Um forasteiro diria que Curitiba, assim como uma mulher, tem seus altos e baixos

Verissimo lembra que na Bíblia temos duas personagens marcadamente femininas: Babilônia, a grande prostituta, “vestida de linho fino, de púrpura, de escarlate e adornada com ouro e pedras preciosas e pérolas”, cujos pecados se acumularam até o céu e provocaram sua destruição, e Jerusalém, a “mulher do Cordeiro” que desce do céu, “como uma esposa ataviada para seu marido”, no advir dos novos tempos.

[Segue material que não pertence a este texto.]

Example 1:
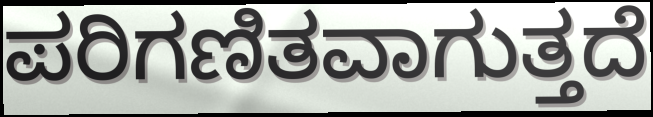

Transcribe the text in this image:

ಪರಿಗಣಿತವಾಗುತ್ತದೆ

Um forasteiro diria que Curitiba, assim como uma mulher, tem seus altos e baixos. Para quem a estranha, é uma fêmea que sofre de transtorno bipolar em dobro, com um temperamento que oscila entre quatro estações num mesmo dia. Ela amanhece ensolarada sobrando euforia na paisagem. Por volta do meio-dia, nota-se que o céu escurece, sopra o vento sul e um velado mau humor toma conta das ruas. Em seguida, sol e chuva casamento de viúva. E toda aquela euforia do início da manhã escorre para o inferno das calçadas. O sol aqui e ali nos acena entre uma nuvem e outra, mas falta-lhe disposição para o chá das cinco. Com a luminosidade difusa, este inferno emocional só tende a piorar no início da noite, quando a bruma maliciosa convida ao leito.

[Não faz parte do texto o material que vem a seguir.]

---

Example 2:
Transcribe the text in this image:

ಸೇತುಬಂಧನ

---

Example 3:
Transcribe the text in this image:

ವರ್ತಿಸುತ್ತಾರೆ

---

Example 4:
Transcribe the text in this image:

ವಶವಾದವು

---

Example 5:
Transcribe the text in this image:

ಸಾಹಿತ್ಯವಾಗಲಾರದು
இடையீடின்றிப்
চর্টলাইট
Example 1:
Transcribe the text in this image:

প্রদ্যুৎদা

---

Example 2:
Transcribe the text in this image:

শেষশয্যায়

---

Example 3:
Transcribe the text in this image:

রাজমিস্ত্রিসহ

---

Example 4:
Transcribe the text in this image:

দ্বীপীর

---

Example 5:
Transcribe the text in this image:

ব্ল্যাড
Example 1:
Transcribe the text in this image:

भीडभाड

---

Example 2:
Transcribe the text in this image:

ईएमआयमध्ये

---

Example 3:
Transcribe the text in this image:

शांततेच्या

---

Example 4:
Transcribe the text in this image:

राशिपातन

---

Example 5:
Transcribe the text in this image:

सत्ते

Pecadora e virtuosa, Curitiba é a madame do Batel de cinta-liga, com sapatos sujos de lama da periferia. É uma bela balzaquiana com topete de colegial em busca da eterna fonte da juventude. Mulher de temperamento oscilante, criatura imprevisível. E só ela tem o poder de se transformar em um único dia. É a própria metamorfose ambulante: forte e feliz, é uma polaquinha pela manhã; frágil e dengosa, é uma nissei no meio do dia; nostálgica e carente, é a italianinha no meio da tarde; amada e assustadora ao anoitecer, é a loura fantasma a rondar a cidade; é a mãe zelosa que recomenda ao filho no seu primeiro dia de trabalho: “Tenha modos e no caminho não fale com estranhos!” As mocinhas da cidade são alunas do “Colégio Caça Marido” que, nos dias de chuvarada, na volta pra casa fazem fila para pular as pocinhas d’água.

É o fim do verão, são os dias de março para festejar esta Vila de Nossa Senhora da Luz dos Pinhais, muito propriamente a mãe padroeira. Fogos e festas para a Dama de Março, neste Dia Internacional da Mulher, 8 de março. Filho amado de dona Terezinha, o prefeito Rafael Greca bem poderia abrir as comemorações de aniversário da cidade, em 29 de março, passando em revista nossas ruas com nomes de mulheres. A começar pela Rua Maria Nicolas (no Sítio Cercado), nome da educadora, pintora e escritora, que nos deixou um livro para ter Curitiba na palma da mão: Alma das ruas.